• [EXERCISE PROMPT] From the listing below, extract every line containing "click".
[INPUT MATERIAL — start]
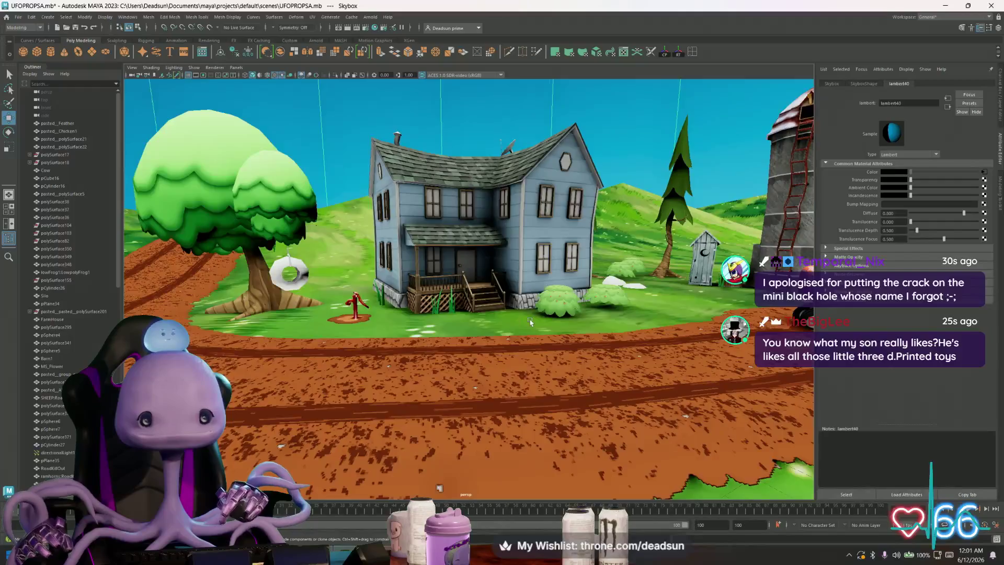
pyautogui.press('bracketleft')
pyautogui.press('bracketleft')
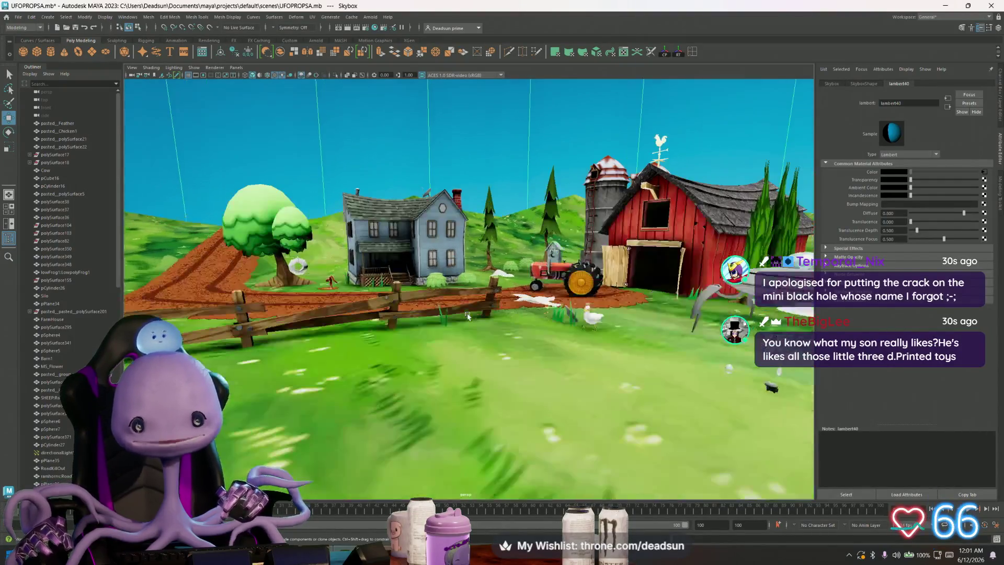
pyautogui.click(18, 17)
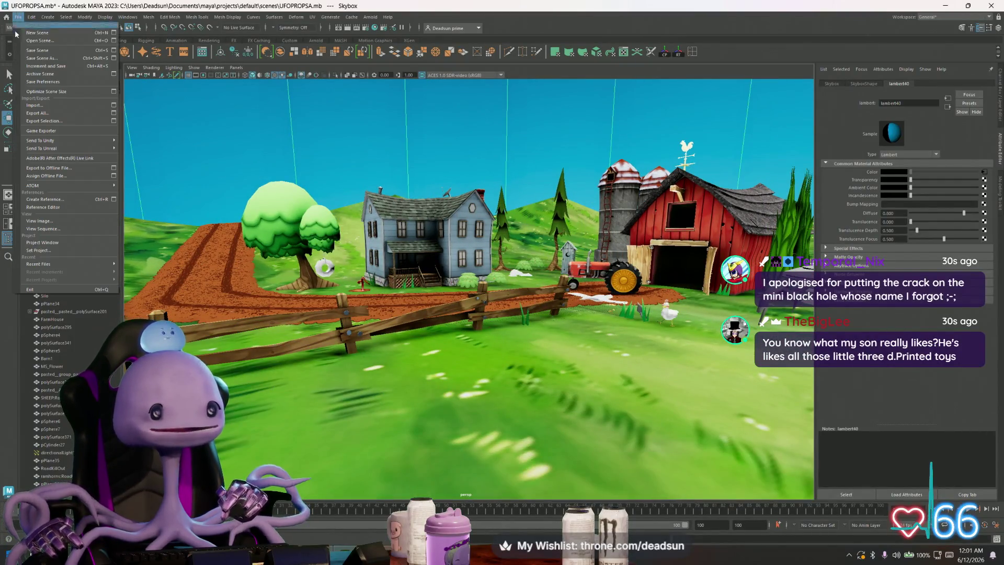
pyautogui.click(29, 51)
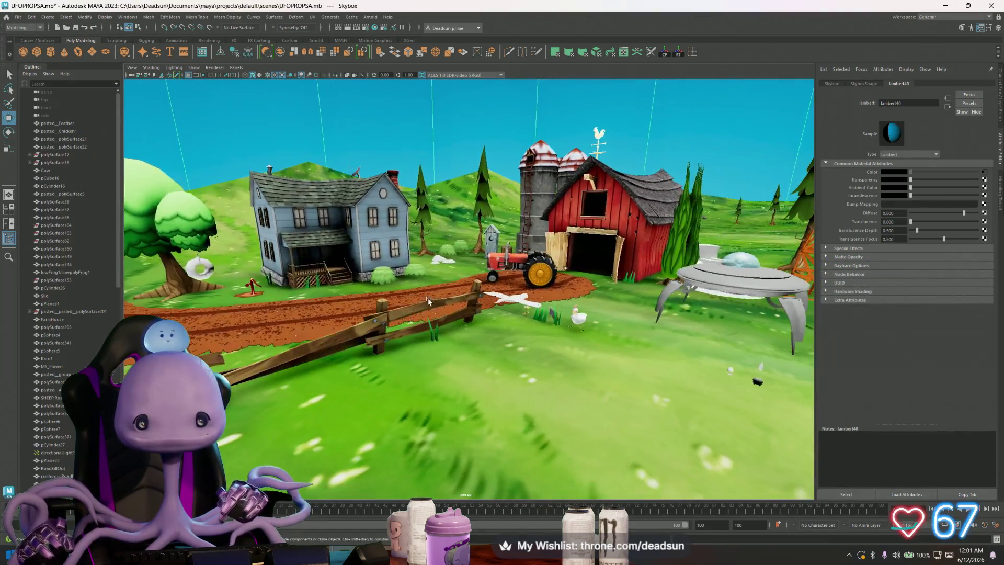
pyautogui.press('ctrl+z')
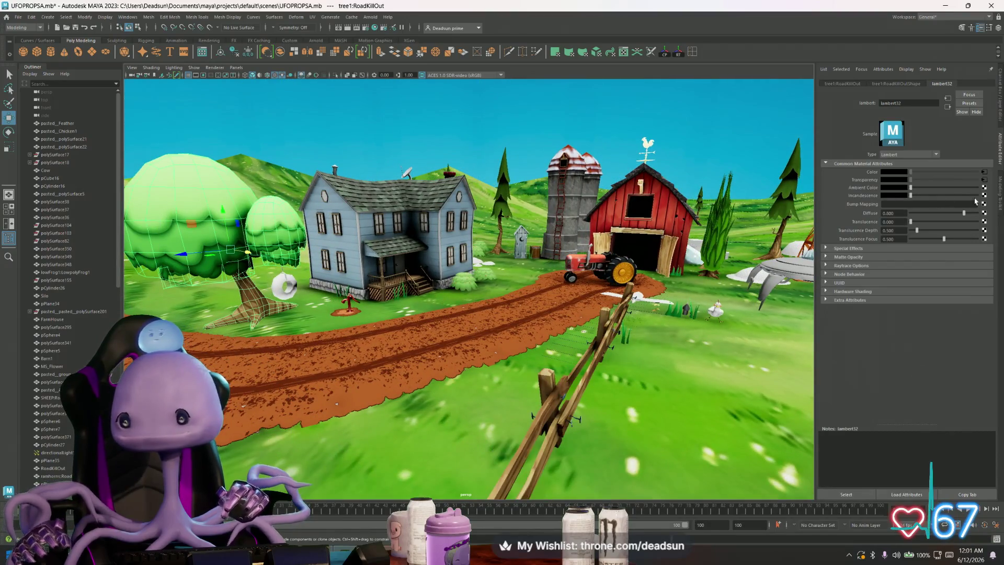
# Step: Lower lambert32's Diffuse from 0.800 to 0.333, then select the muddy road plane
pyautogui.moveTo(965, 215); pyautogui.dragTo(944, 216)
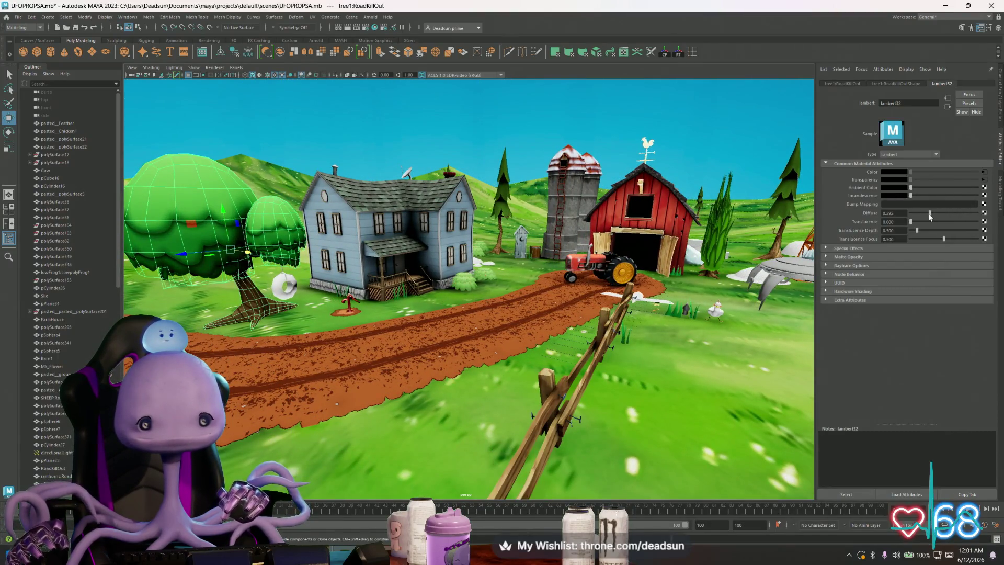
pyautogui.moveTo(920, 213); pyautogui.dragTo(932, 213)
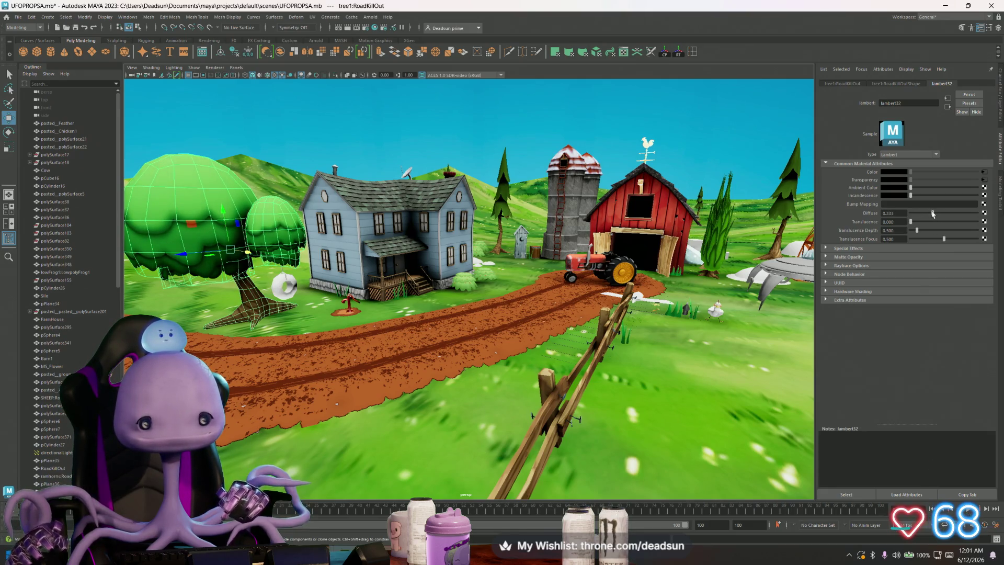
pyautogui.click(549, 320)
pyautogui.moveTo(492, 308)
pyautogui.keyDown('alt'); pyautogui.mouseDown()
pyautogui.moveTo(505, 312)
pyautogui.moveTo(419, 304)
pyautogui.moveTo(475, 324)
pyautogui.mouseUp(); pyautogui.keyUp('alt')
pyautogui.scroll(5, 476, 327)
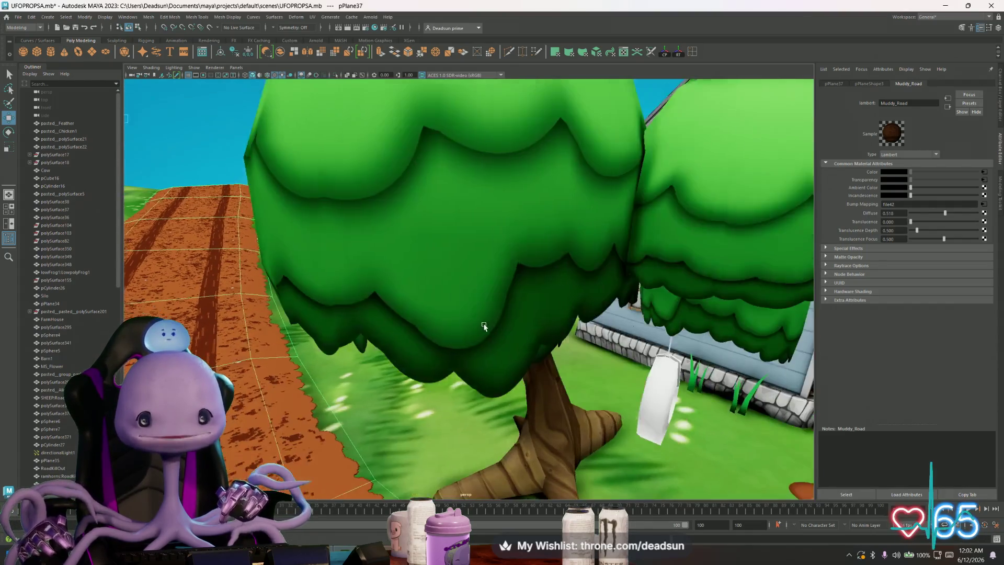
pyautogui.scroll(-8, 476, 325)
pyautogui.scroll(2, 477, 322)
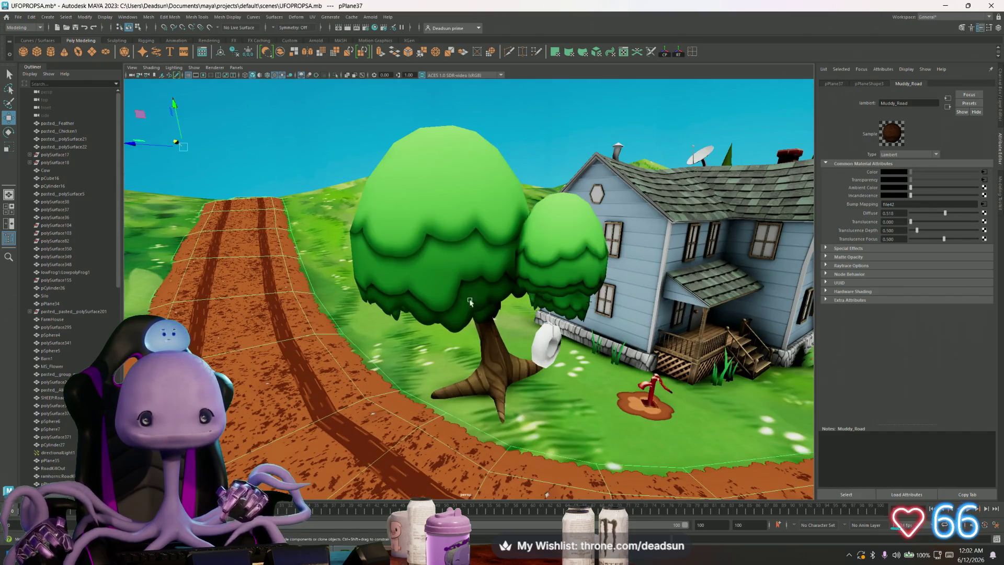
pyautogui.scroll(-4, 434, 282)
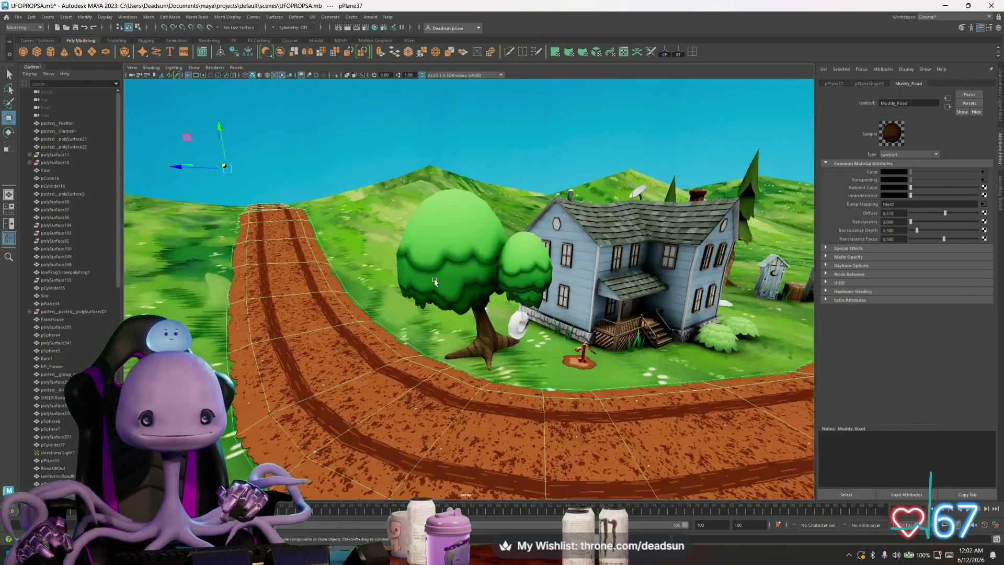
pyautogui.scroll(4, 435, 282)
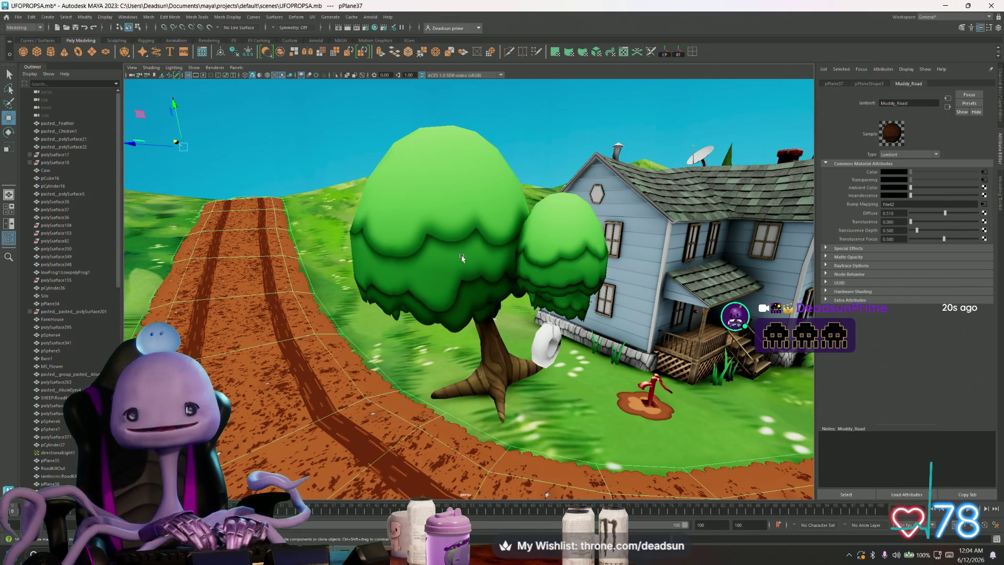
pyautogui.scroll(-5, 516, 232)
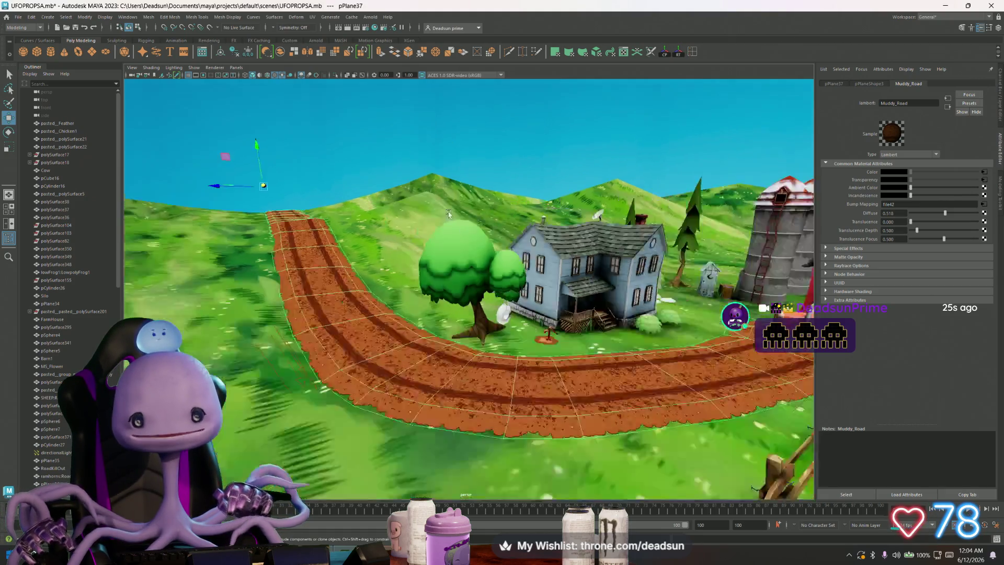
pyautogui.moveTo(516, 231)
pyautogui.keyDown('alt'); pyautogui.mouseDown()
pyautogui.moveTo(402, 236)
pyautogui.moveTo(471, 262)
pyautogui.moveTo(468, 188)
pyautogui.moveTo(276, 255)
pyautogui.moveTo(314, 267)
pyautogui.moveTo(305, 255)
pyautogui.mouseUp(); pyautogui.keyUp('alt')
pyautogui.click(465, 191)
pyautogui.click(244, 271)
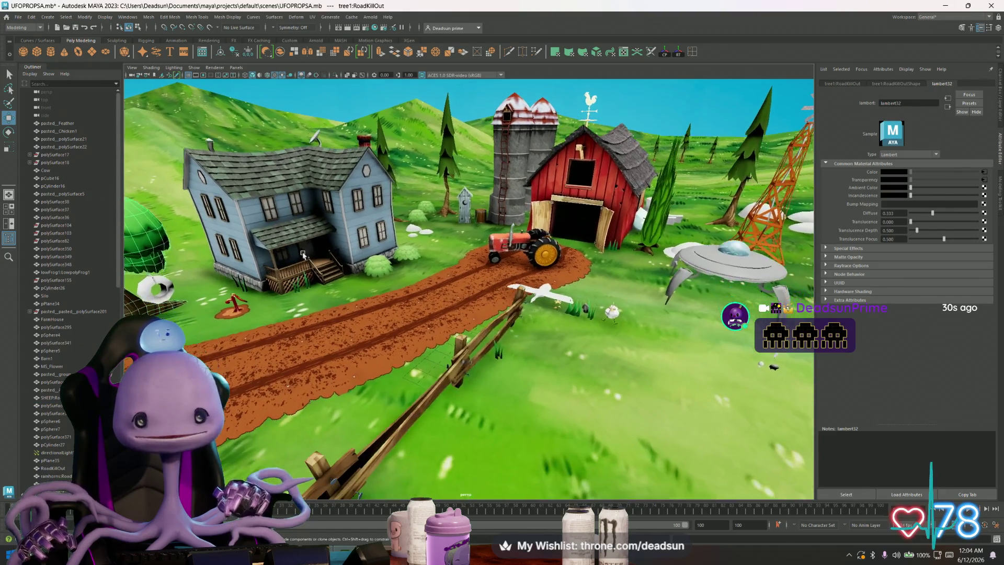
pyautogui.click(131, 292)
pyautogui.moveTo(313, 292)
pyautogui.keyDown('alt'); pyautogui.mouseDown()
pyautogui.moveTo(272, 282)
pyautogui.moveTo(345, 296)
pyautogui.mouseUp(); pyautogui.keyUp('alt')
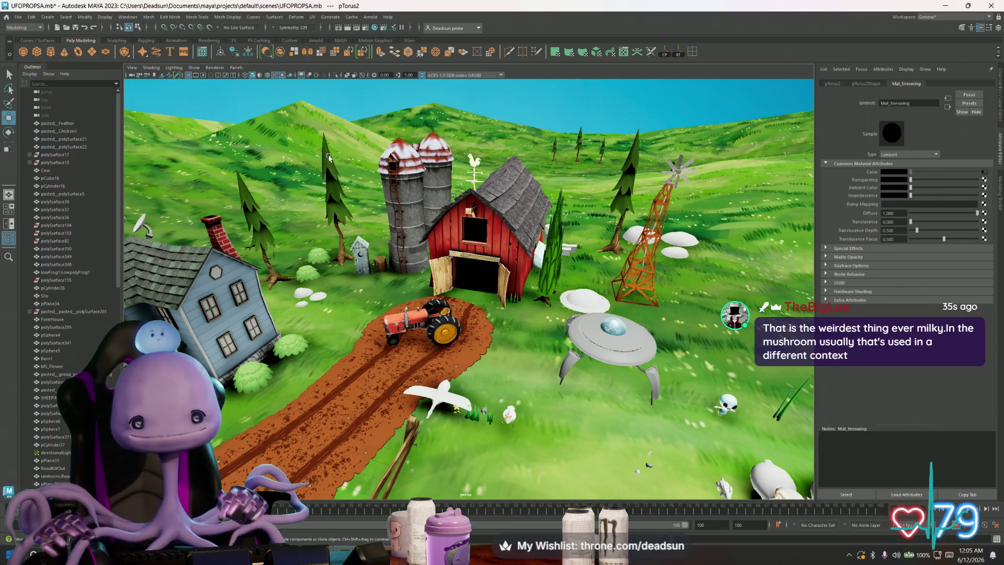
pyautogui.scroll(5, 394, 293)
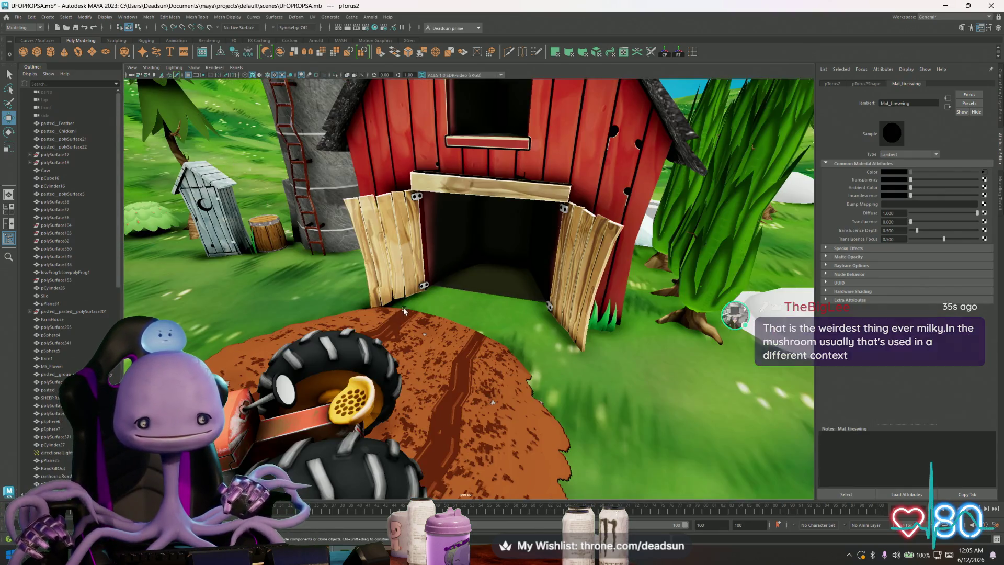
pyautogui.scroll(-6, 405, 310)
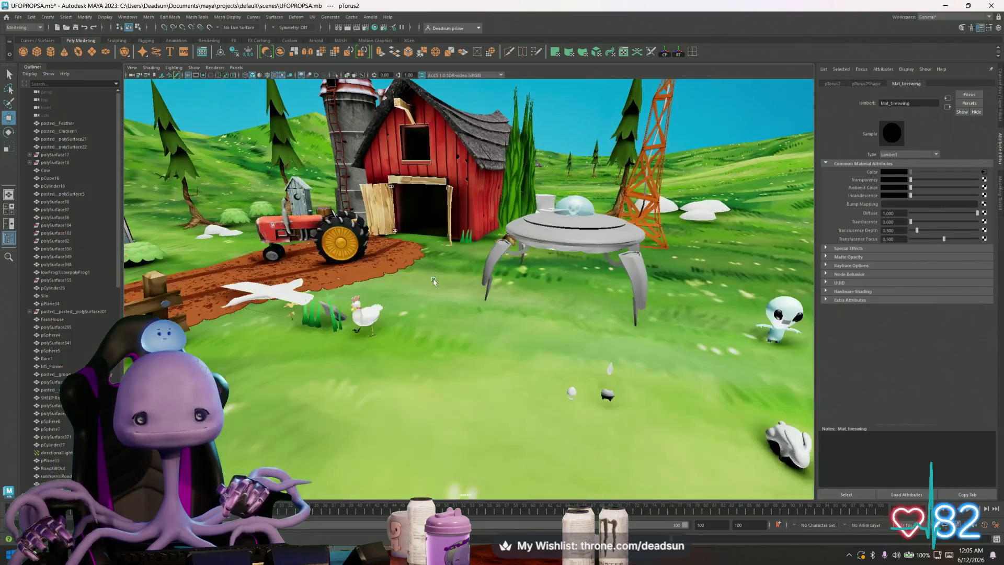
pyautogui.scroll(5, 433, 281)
[INPUT MATERIAL — finish]
• [RESPONSE AREA]
pyautogui.click(18, 17)
pyautogui.click(29, 51)
pyautogui.click(549, 320)
pyautogui.click(465, 191)
pyautogui.click(244, 271)
pyautogui.click(131, 292)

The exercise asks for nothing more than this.